The bile in my throat tasted like betrayal, but my gut wouldn’t line up with it. She wasn’t hiding them. No, she was hiding from them. I could feel it in the way she flinched when someone loomed too close. How her laugh always carried steel under it, like she’d had to teach herself joy after someone tried to break it.
I dropped the rag, pushed past Jax, and muttered, “I’ll take care of it.”
He caught my arm. His grip was tight, firmer than most people gave him credit for. “Take care of it by telling Kane, Nitro. Don’t make me your enemy on this.”
My eyes cut to his, sharp enough to draw blood. “I’ll tell him.”
I meant it. And I didn’t waste another second before hopping on my Harley and heading toward the clubhouse.
I headed straight for Kane's office when I arrived, rapping twice on the frame and pushing the door open before he bothered to tell me to come in. The office was Kane’s to the bone—functional yet edged with quiet power. Big enough to hold large club meetings, with a conference table, a couple of couches—which looked reupholstered, again, probably his old lady’s doing—and a small bar. There were maps pinned on the wall, light filtered through the blinds of his window, and a new shelf lined with trophies that Savannah had probably arranged because Kane didn’t give two fucks about decor—or his trophies.

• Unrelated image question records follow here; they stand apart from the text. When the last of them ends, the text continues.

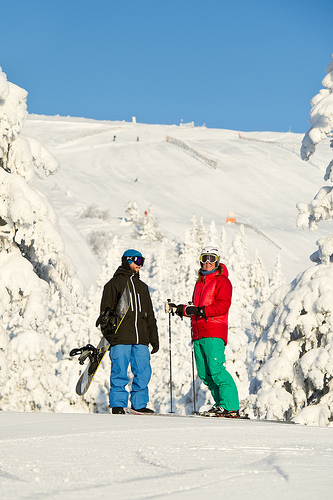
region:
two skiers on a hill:
[64, 239, 265, 423]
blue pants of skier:
[108, 340, 158, 417]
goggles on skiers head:
[124, 253, 148, 263]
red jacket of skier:
[190, 268, 236, 340]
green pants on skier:
[187, 330, 240, 419]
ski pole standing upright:
[161, 297, 180, 418]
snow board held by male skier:
[62, 285, 131, 399]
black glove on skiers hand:
[183, 304, 208, 318]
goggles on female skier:
[199, 250, 219, 265]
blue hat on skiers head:
[123, 249, 142, 261]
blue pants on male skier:
[107, 342, 162, 414]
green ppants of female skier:
[184, 334, 246, 416]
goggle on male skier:
[124, 255, 144, 265]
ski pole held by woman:
[164, 298, 179, 414]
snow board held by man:
[62, 285, 135, 403]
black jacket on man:
[98, 266, 162, 359]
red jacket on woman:
[175, 269, 231, 345]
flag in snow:
[225, 216, 236, 225]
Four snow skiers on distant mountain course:
[54, 116, 280, 227]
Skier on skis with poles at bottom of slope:
[164, 244, 299, 425]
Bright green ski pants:
[187, 336, 249, 419]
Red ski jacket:
[173, 263, 233, 345]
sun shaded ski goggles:
[197, 252, 221, 264]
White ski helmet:
[199, 245, 221, 255]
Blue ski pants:
[107, 343, 152, 411]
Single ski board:
[69, 280, 133, 399]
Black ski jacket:
[97, 266, 161, 346]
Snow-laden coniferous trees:
[0, 63, 76, 369]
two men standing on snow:
[71, 241, 251, 433]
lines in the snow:
[43, 436, 303, 499]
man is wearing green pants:
[193, 337, 246, 417]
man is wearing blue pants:
[105, 343, 153, 410]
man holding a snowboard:
[68, 287, 132, 396]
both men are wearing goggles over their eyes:
[122, 245, 221, 273]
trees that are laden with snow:
[1, 132, 332, 427]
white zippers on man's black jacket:
[99, 269, 160, 344]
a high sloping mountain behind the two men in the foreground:
[15, 111, 318, 419]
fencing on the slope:
[162, 132, 220, 171]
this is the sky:
[146, 3, 234, 55]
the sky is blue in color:
[231, 3, 312, 87]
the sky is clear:
[114, 21, 256, 69]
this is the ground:
[140, 149, 179, 191]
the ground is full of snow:
[119, 425, 212, 494]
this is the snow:
[225, 193, 266, 213]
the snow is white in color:
[199, 186, 246, 203]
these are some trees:
[3, 120, 89, 335]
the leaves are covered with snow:
[249, 285, 292, 348]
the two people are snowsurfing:
[68, 238, 256, 420]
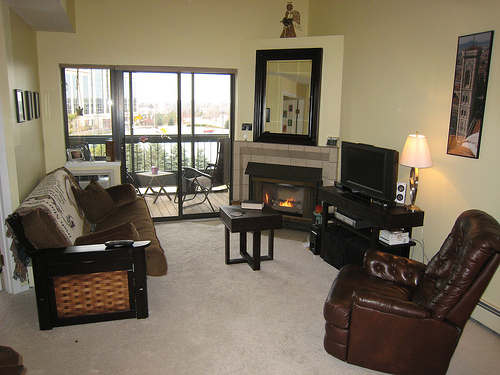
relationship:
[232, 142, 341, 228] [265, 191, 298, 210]
fireplace has fire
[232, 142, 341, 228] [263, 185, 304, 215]
fireplace has place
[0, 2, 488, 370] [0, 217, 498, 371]
room has carpet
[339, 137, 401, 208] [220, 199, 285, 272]
tv behind table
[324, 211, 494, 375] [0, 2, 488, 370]
chair in room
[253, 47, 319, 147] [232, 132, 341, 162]
mirror over mantle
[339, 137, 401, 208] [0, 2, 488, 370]
tv in room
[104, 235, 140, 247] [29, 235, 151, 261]
remote on armrest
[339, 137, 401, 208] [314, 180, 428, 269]
tv on stand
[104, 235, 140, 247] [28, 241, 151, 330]
remote on end table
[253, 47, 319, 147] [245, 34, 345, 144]
mirror on wall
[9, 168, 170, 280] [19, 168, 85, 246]
sofa with blanket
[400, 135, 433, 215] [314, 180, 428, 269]
lamp on stand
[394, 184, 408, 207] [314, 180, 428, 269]
speakers on stand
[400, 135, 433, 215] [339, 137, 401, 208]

He was behind his custom, hand-carved, solid walnut desk, arms folded, eyes sharp enough to make weaker men sweat.
“Interrupting?” I asked.
“Only Edge’s story about how he once scared a raccoon to death,” Kane replied, voice dry.

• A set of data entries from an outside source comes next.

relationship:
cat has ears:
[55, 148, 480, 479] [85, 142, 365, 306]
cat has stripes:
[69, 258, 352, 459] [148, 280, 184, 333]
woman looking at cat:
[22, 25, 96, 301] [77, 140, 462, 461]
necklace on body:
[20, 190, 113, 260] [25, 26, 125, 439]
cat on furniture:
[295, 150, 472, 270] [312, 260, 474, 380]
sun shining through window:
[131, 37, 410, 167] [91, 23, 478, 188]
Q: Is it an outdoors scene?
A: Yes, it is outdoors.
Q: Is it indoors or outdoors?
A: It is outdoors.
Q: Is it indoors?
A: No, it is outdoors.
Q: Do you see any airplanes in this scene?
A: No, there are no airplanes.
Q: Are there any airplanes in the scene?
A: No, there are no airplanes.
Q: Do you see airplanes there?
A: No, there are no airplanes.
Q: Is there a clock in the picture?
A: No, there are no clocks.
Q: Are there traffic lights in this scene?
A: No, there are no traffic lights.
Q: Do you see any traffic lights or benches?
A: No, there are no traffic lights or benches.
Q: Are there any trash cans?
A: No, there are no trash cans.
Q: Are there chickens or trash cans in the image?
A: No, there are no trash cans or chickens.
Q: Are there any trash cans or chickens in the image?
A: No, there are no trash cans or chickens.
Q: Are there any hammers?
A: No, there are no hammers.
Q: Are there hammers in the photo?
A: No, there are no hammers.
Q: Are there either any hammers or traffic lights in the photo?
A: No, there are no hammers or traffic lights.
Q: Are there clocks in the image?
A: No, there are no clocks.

Edge didn’t even blink. “Wasn’t scared. Heart attack. Difference.” He spun the blade between his fingers and grinned, sharp and white. “Thing took one look at me and cashed out. Efficient.”
My expression didn’t change as I stepped in and shut the door behind me.
Kane’s eyes zeroed in on me—steady and unblinking. “Nitro. What’s on your mind?”
“Jax found something on Jana.”
That got both their attention. Kane’s brow arched, and Edge’s knife paused mid-flip. I explained about Jax running the background check, and the alias being clean, but the breadcrumb trail led straight to the Broken Skulls. Jana’s father. Her half brother. The distance, the lack of contact, but the concealment all the same. I added no filler and gave no excuses. Just the facts.
Silence stretched for a beat too long. Then Edge let out a low whistle, slow and mocking. “That’s a hell of a skeleton to drag into our garage.”
Kane’s eyes didn’t move off me. “How long have you known?”
“Just now,” I answered, steady. “Jax came to me first.”
“And you’re standing here instead of telling her to pack her shit.” Kane’s voice wasn’t accusing. It was testing.
“Because I don’t think she’s with them,” I growled. “Think she’s running from them. The way she flinches, the way she avoids MC men like they’re poison—doesn’t look like loyalty. Looks like survival.”
Edge flicked the knife shut and pointed it at me. “Would explain why she’s so skittish…if it’s not because she’s feeling guilty for hiding shit.” He smirked. “Also why she looks at youlike you might bite but half wants you to?” Then his expression sobered, his eyes going hard. “Question is, Nitro, you hiding her from us or you hiding us from her?”
I shot him a look sharp enough to cut steel. “Neither. I’m trying to give her a chance to breathe before this blows up in her face.”
“And if you’re wrong?” Kane’s question cut deep, not cruel but merciless. He couldn’t afford compassion, not with club business.
I didn’t flinch, though the words lit a fuse in my gut. “Then I’ll handle it.”
Edge arched a brow. “If she’s not running? If she’s working an angle?”
My jaw clenched. I didn’t want to picture it, but I forced myself to. “I said, I’ll handle it.”
Edge’s mouth curved in that crooked line of his. “Handle it, huh? You planning to string her up yourself if she turns out dirty?”
“Don’t think I’ll have to,” I grunted. “My gut says this is why she’s so slow to trust anyone. Why does she keep herself locked down? She’s been burned by MC blood before.”
Kane leaned back in his chair, studying me. His green eyes were calm, calculating, weighing more than my words—my conviction, my edge, maybe even the pulse pounding at my throat. “You want time.”
“Yes. She’s softening. Slowly. If I push, she’ll panic.”
Kane’s voice was rough. “You're asking me to sit on Broken Skulls intel? That’s not a light ask, Nitro.”